By Kristina Webb – Palm Beach Post Staff Writer
WELLINGTON, FL — PalmBeachPost.com
Business is booming at Kobosko’s Crossing.
The Wellington shopping plaza is just over 10 years old, and, thanks to a recently renewed leasing push, is almost full with only one space still available. The former farm stand turned local business hub sits on the south side of Forest Hill Boulevard between State Road 7 and Lyons Road.
Recent additions include fitness studio CycleBar, SmizePro MedSpa and Re/Max. The Fired Station, a paint-your-own pottery studio, opened Aug. 1. And coming in October: Born2Dress, a locally owned boutique retailer.
Kobosko’s Crossing is home to shops and restaurants including Dunkin Donuts, Basilico’s Italian Restaurant, Red Balloon Consignment, New Thai Cuisine and one of the original occupants, Kobosko’s Kreamery ice cream shop.
Nicole Fuller, owner of the Fired Station, said she chose Kobosko’s for her studio because she was familiar with the area after her family moved to Olympia when she was in high school. “I kind of grew up in that plaza,” she said.
The plaza also offers a central location with which many in the area are familiar, she said. “It’s close to the mall, and everyone knows the intersection of Forest Hill and 441,” she added.
The restaurants provide for foot traffic that, since her store opened Aug. 1, have brought curious shoppers to Fuller’s door.
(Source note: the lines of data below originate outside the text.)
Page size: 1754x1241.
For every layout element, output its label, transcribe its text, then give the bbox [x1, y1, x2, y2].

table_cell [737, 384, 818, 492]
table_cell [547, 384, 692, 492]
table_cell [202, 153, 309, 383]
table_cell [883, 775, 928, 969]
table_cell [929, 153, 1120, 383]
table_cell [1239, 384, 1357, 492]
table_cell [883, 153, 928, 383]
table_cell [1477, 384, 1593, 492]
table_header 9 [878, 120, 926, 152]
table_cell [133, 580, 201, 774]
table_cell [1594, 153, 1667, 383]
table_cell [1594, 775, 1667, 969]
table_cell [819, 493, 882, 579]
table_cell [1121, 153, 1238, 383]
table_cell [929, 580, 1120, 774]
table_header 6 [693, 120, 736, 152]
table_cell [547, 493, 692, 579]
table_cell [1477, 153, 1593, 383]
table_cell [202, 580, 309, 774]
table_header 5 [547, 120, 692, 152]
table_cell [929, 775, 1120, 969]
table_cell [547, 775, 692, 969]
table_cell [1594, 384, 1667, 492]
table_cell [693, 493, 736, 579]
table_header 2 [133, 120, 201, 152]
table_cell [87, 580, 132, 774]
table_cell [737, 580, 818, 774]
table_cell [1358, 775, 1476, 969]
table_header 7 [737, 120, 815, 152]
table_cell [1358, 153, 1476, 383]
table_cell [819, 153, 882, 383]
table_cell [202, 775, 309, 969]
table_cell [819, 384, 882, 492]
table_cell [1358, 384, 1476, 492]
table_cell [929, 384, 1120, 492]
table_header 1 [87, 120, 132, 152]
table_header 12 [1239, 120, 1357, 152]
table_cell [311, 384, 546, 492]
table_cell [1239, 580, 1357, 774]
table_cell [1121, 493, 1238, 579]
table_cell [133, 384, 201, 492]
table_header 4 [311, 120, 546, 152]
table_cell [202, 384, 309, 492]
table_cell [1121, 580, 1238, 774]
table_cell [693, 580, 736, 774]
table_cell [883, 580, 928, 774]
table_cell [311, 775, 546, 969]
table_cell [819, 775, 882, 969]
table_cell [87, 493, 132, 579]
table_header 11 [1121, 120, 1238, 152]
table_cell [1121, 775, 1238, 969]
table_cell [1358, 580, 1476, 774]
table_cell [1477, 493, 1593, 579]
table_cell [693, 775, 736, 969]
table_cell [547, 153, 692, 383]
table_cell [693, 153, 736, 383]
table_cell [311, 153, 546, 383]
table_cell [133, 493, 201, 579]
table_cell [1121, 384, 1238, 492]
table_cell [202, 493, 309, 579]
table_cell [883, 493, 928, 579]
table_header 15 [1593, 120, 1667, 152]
Many are Olympia residents, such as her parents, who have watched eagerly since Fuller painted “Coming Soon” on her studio’s front windows.
“They come in with their ice cream and say, ‘We’ve been waiting for you,’” she said, laughing.
Fuller is using her year of maternity leave from the Palm Beach County School District to get her business off the ground, having delivered her son in May. The timing couldn’t have been better as the space in Kobosko’s became available, she said. “It was just perfect,” she said. “This is a great location.”
The recent changes have made the plaza more female-friendly, said Born2Dress owner Sophia Bornschein. After about a year of serving clients from a storefront on Pierson Road, Bornschein is taking more of a retail approach to her appointment-only boutique.
Her shop, which opens Oct. 20, is designed to feel intimate, like stepping into a friend’s closet to try on clothes. But the time has come to expand and allow walk-in customers, Bornschein said: “It’s gotten to where it’s time for me to grow.”
She chose the spot in Kobosko’s because she has “shopped there forever.” She will take over the space soon to be vacated by the Avon store.
“I try to make it fun … and make it an experience,” Bornschein said. “That’s kind of what makes this new location so exciting: I get to try something new.